Moussaka vs. Pastitsio: el debate eterno
Moussaka vs. Pastitsio
El debate eterno que divide a las familias griegas
Hay debates que definen civilizaciones. Coca-Cola o Pepsi. Madrid o Barça. Y en Grecia, con la misma intensidad y sin posibilidad de reconciliación: moussaka o pastitsio.
Ambos son platos de fiesta, de domingo, de abuela con delantal y cazuela grande. Ambos llevan carne picada, bechamel y mucho amor. Pero ahí acaban las similitudes.
La moussaka: la reina dramática
La moussaka es puro teatro. Capas de berenjena asada, carne picada especiada con canela y allspice, y una bechamel espesa y gratinada que se infla orgullosa en el horno.
Su origen es más cosmopolita de lo que parece: fue el chef ateniense Nikolaos Tselementes quien en los años 20 le dio su forma moderna añadiendo la bechamel francesa. Sí, la moussaka más "griega" tiene influencia francesa. El Mediterráneo siempre ha sido así de complicado.
"Lo que la hace inconfundible es la canela. Ese toque cálido en la carne que descoloca a quien no lo espera y enamora a quien ya lo conoce."
Es el plato que pides cuando quieres que te cuiden.
El pastitsio: el hermano serio
El pastitsio es más discreto, más cuadrado —literalmente—, y tiene una legión de fans que consideran que la moussaka roba todo el protagonismo injustamente.

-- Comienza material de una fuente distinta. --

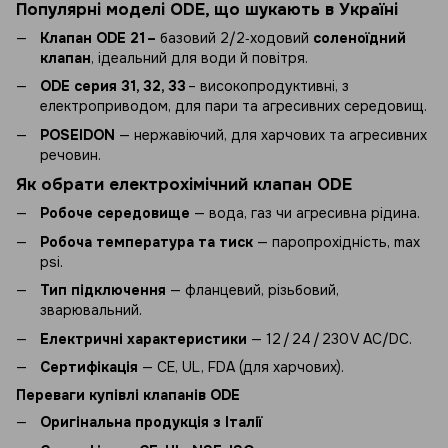
Популярні моделі ODE, що шукають в Україні
Клапан ODE 21 –
базовий 2/2‑ходовий
соленоїдний
клапан
, ідеальний для води й повітря.
ODE серия 31, 32, 33
– високопродуктивні, з
електроприводом, для пари та агресивних середовищ.
POSEIDON
— нержавіючий, для харчових та агресивних
речовин.
Як обрати електрохімічний клапан ODE
Робоче середовище
— вода, газ чи агресивна рідина.
Робоча температура та тиск
— паропрохідність, max
psi.
Тип підключення
— фланцевий, різьбовий,
зварювальний.
Електричні характеристики
— 12 / 24 / 230 V AC/DC.
Сертифікація
— CE, UL, FDA (для харчових).
Переваги купівлі клапанів ODE
Оригінальна продукція з Італії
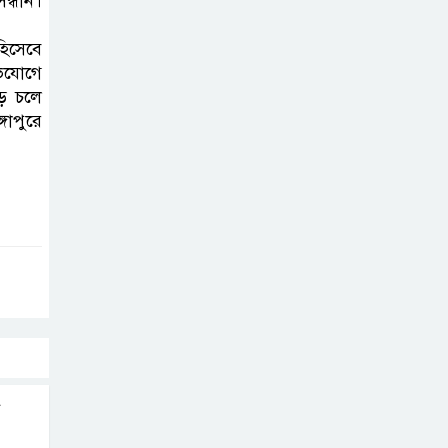
ন্ধান।
নিহত ২, আহত ১২
হিসেবে
মধ্যপ্রাচ্যে যুক্তরাষ্ট্র-
িযোগে
ইরান পাল্টাপাল্টি
ড়ে চলে
হামলা অব্যাহত,
গাপুরে
উত্তেজনা আরও তীব্র
দেশকে আরো সবুজ
করে গড়ে তোলার
আহ্বান প্রধানমন্ত্রীর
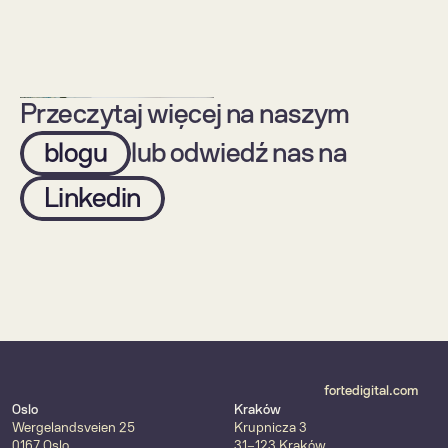
etykietami TISAX
napędzanych przez 
AI
Przeczytaj więcej na naszym
blogu
lub odwiedź nas na
Linkedin
Technologia
Biznes
Aktualności
Biznes
Technologie mobilne 
Forte Digital staje się 
vs technologie 
Forte – nowa 
webowe. Czym 
tożsamość marki, ta 
kierować się w 
sama siła
wyborze?
fortedigital.com
Oslo
Kraków
Wergelandsveien 25
Krupnicza 3
0167 Oslo
31-123 Kraków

La base es pasta tubular —bucatini o penne grueso— mezclada con carne picada y bechamel, horneada hasta que la superficie queda dorada y firme. Se corta en porciones limpias, como una lasaña, con una contundencia que reconforta.
En muchas regiones de Grecia, el pastitsio es el plato de celebración por encima de todo. Bodas, bautizos, reuniones familiares: aparece el pastitsio y sabes que la cosa va en serio.
¿Y qué dicen los griegos?
Depende de dónde preguntes. En Atenas y las islas más turísticas, la moussaka se lleva la fama. En el norte, en Macedonia o Tesalia, el pastitsio es el rey indiscutible. Y en muchas familias, cada miembro tiene su favorito y eso es fuente de discusión generacional desde hace décadas.
Lo que sí tienen en común es que ninguno de los dos se hace deprisa. Son platos que requieren preparación, capas, reposo. En Grecia, cocinar bien es un acto de amor que no admite atajos.
Los tenemos a los dos
Y os confesamos que nosotros tampoco nos ponemos de acuerdo. La única solución, como en todo buen debate mediterráneo, es probar los dos y decidir por ti mismo.